The aim of this study was to point out how to find the essential actors (human/ non-human) to maintain the collaboration. Socio-technical network analysis which was based on the Actor Network Theory (Latour, 1987;2005; Callon, 1984) was employed to determine the essential points for constructing and maintaining a project under a university–community collaboration.
In this study, the author especially paid attention to the cases in which the university researchers added academic research interest to a project. Such a trial seemed to impede successful collaboration at first sight; though it invigorated and stabilized the collaboration dynamically, when it was planned deliberately.

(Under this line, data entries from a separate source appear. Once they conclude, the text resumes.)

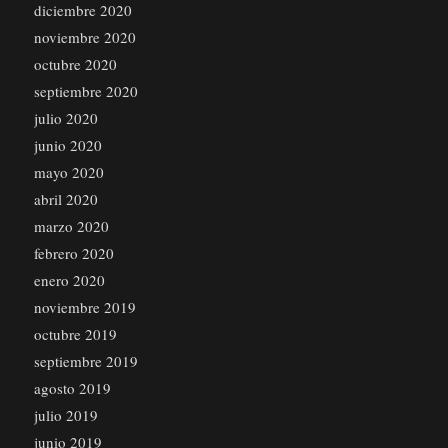
diciembre 2020
noviembre 2020
octubre 2020
septiembre 2020
julio 2020
junio 2020
mayo 2020
abril 2020
marzo 2020
febrero 2020
enero 2020
noviembre 2019
octubre 2019
septiembre 2019
agosto 2019
julio 2019
junio 2019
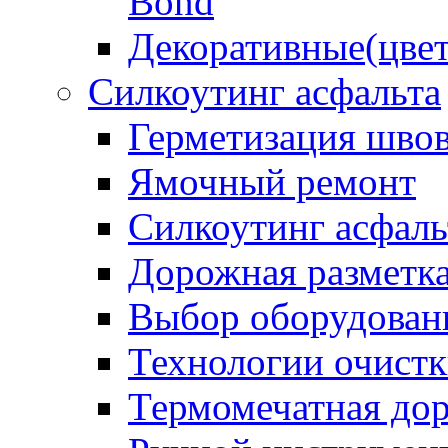
Bond
Декоративные(цвет
Силкоутинг асфальта
Герметизация шво
Ямочный ремонт
Силкоутинг асфаль
Дорожная разметк
Выбор оборудован
Технологии очистк
Термомечатная дор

Three different types of university–community collaborations were surveyed to illustrate the socio-technical networks and their temporal change. The first project was one for junior high school curriculum in Japan (placed in the formal education) for disaster prevention which continued for eleven years (2007-2017). The author was involved in the whole project. Data were obtained using participatory observations of the author and undergraduates, quantitative survey data from the junior high school students, and interviews with the teachers. The second one was a media literacy project for local children in Japan which was hold for ten months every year since 2009 and continues operating today. Data were obtained using participatory observations of the author and undergraduates, as well as survey data and interviews from the children in every year. The third project was an after school project in the United States, that is called the Fifth Dimension Project of University of California, San Diego. Data were collected at three of the project sites over the span of five months, and interviews were conducted with the professor and the students during 2010.
Data were used to figure out the related human/non-human actors and to illustrate the constellation and change of the socio-technical networks of the each project.
The result of the study showed that 1) Collaboration programs had considerable effects on undergraduate students. They were also highly evaluated by their communities. 2) It is important to understand each project as a more complicated network of actors rather than just as a simple relationship between the university and its community. There were conflicting interests between the university actors and the community ones. There also were conflicts within both sides. 3) Sometimes it made a lot of difference to call forth and mobilize various actors including “non-human actors” such as information and communication tools, school curriculum rules, and the physical and socioeconomic traits of the community. 4) When the collaboration was at a risk of termination because one of the actors left the network, it could avoid the extinction by reorganizing the socio-technical network (add a new actor or change the mutual relationship within other actors).Keywords:
Socio-technical network, university, community, collaboration, Fifth Dimension Project.